ねらい — 同じ言葉でも、文学の言葉は「普通の伝わり方」とは少し違います。
「電車が5分後に来ます」と「時は川のように流れ、戻ることはない」——どちらも日本語ですが、後者には何か特別な力があります。文学はただ情報を伝えるためではなく、言葉そのものに美しさや二重の意味を持たせる営みです。ロシアのフォルマリズムという批評の流派は、この「文学らしさ」を「日常の言葉の使い方からあえてズレている」ことに見出しました。詩の比喩や、小説の複雑な語り口はその例です。
文学はまた、時代の鏡でもあります。夏目漱石の小説には明治時代の近代化への焦りや孤独が滲み、村上春樹の作品には現代日本の喪失感が映し出されています。一人の作家の個人的な創作でありながら、その作品は時代が共有している感覚や社会の矛盾を反映しています。
ねらい — 「どんな形式で書くか」が、伝わるものをまったく変えます。
詩は言葉を凝縮し、リズムや比喩で読む人の感覚に直接働きかけます。小説は登場人物・物語の筋・語り手の視点という三つの要素を通じて、丸ごと一つの世界を作り上げます。戯曲は俳優が演じることを前提として書かれ、舞台の空間で初めて完成します。同じ「ロミオとジュリエットの物語」でも、詩で書くのか、小説で書くのか、戯曲で書くのかで、まったく違う体験になります。
近年は従来のジャンルの枠を超えた形式も活発に試みられています。
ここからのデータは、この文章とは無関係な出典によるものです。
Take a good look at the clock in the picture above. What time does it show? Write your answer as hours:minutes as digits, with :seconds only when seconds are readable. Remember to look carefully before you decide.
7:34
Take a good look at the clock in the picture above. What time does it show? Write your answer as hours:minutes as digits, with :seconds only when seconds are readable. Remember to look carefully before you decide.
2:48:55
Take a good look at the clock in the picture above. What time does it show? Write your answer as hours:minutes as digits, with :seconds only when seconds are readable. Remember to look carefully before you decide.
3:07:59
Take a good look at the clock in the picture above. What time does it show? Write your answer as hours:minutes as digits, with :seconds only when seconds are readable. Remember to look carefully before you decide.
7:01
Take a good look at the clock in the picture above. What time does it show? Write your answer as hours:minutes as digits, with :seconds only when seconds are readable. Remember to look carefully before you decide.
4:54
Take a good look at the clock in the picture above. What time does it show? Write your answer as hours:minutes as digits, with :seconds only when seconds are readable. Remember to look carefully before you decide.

実際の出来事を文学的な文章で描くノンフィクション、自分の考えや体験をつづるエッセイ、絵と言葉が融合したグラフィックノベル(漫画とも違う)、そしてSNSやウェブ上で展開するデジタル文学も登場しています。
ねらい — 同じ小説でも、使う「レンズ」を変えると、まったく違うものが見えてきます。
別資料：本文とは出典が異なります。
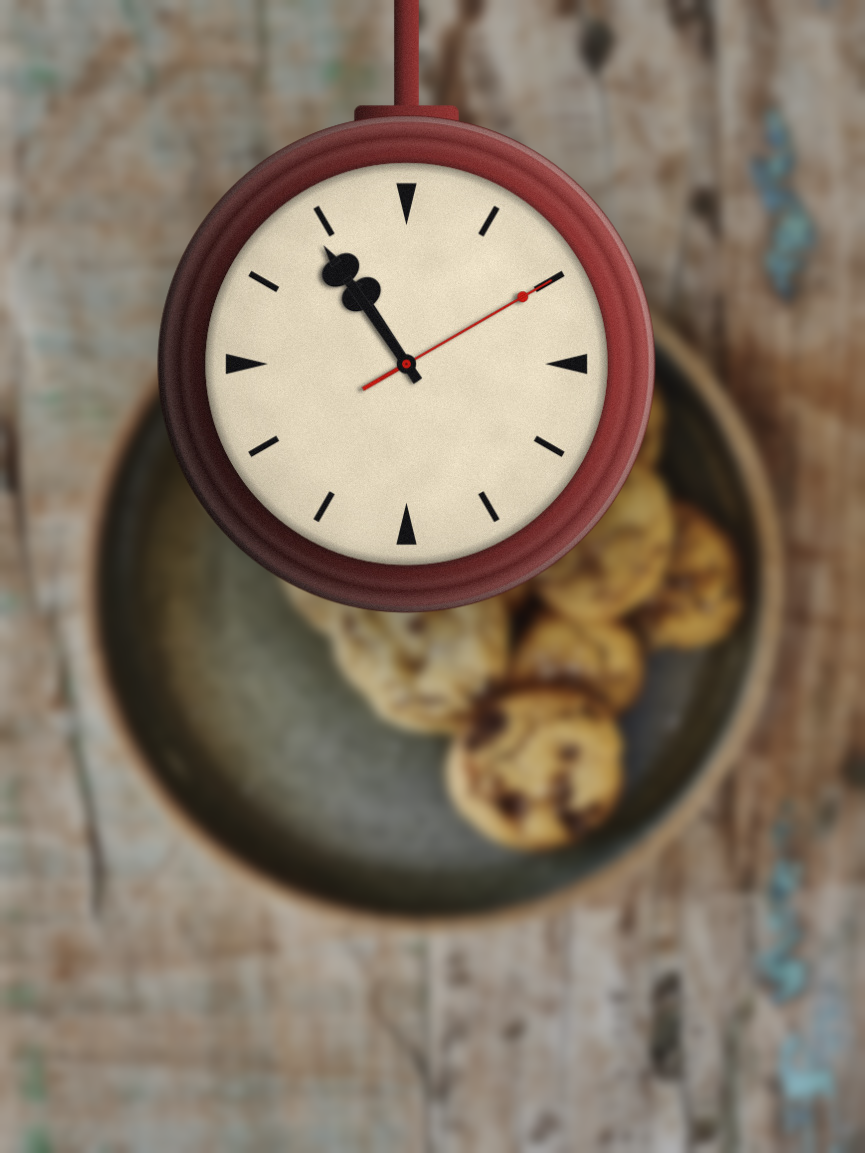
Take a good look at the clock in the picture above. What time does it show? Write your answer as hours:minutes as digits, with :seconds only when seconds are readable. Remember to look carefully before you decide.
10:54:10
20世紀には文学を読むための多様な理論(批評理論)が生まれました。言葉の構造そのものを分析する形式主義・構造主義、テクストの「当たり前」を疑うポスト構造主義、女性の視点から読み直すフェミニズム批評、植民地支配の問題を文学に見るポストコロニアル批評、無意識を読み込む精神分析批評……これだけでも「文学の読み方」がいかに多様かが分かります。
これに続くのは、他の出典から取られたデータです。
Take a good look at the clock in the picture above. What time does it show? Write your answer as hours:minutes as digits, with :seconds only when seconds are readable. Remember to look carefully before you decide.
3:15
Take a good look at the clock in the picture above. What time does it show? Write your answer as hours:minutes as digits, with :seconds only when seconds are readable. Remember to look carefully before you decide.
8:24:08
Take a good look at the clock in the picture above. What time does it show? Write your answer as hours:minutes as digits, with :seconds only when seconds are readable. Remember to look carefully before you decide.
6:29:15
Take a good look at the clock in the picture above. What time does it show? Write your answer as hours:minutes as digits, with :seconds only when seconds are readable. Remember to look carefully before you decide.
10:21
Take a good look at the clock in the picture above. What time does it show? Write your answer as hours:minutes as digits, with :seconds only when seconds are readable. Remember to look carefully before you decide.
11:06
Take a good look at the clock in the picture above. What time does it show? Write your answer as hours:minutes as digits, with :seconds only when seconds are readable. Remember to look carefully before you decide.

それぞれの理論は「何のために文学を読むか」という目的が違います。たとえばフェミニズム批評でシェイクスピアを読むと、女性登場人物がいかに「男性の物語」の道具として描かれてきたかが見えてきます。構造主義で日本の昔話を読むと、どの話にも共通するパターンがあることに気づきます。理論は「文学の楽しさ」を奪うのではなく、新しい楽しさを追加する道具です。
ねらい — 文学は国境を越えて読まれ、日本には独自の豊かな伝統があります。
世界文学とは、特定の国の枠を超えて世界中で読み継がれる作品群のことです。古代ギリシャのホメロス『オデュッセイア』から、シェイクスピア、ドストエフスキー、カフカ、ガルシア=マルケス『百年の孤独』、そして村上春樹まで、これらの作品は翻訳を通じて時代と国境を越えています。「なぜある作品は国境を越えて読まれ、他は読まれないのか」という問いも、文学研究の大事なテーマです。
日本文学は世界でも類を見ない豊かな伝統を持っています。奈良時代の『万葉集』、平安時代の『源氏物語』(世界最古の長編小説の一つ)、鎌倉時代の『徒然草』といった古典から、明治時代の夏目漱石・森鴎外、戦後の三島由紀夫・川端康成・大江健三郎まで続きます。日本文学の大きな特徴は、中国の漢文化・西洋の近代文学・日本固有の感性という三つの層が重なり合っていることです。